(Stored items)
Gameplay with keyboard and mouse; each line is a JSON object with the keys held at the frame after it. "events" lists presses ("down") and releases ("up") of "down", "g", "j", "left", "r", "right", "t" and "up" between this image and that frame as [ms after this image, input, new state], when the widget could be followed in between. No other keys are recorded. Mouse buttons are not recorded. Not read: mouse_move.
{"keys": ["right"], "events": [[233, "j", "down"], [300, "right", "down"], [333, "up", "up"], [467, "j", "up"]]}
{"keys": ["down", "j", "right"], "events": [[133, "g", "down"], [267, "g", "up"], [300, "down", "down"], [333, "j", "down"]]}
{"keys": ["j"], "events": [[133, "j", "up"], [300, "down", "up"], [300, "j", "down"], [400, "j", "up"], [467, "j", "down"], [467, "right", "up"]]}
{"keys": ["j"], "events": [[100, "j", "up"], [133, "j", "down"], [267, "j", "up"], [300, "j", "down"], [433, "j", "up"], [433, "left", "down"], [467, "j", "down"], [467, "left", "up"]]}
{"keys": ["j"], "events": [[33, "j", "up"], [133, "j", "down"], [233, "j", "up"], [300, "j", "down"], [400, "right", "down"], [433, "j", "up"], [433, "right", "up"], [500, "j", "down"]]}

WHAT IS EXPECTED :: Look above for lines with the word "left" and copy them all.

SOLUTION TO THE PROBLEM ::
Gameplay with keyboard and mouse; each line is a JSON object with the keys held at the frame after it. "events" lists presses ("down") and releases ("up") of "down", "g", "j", "left", "r", "right", "t" and "up" between this image and that frame as [ms after this image, input, new state], when the widget could be followed in between. No other keys are recorded. Mouse buttons are not recorded. Not read: mouse_move.
{"keys": ["j"], "events": [[100, "j", "up"], [133, "j", "down"], [267, "j", "up"], [300, "j", "down"], [433, "j", "up"], [433, "left", "down"], [467, "j", "down"], [467, "left", "up"]]}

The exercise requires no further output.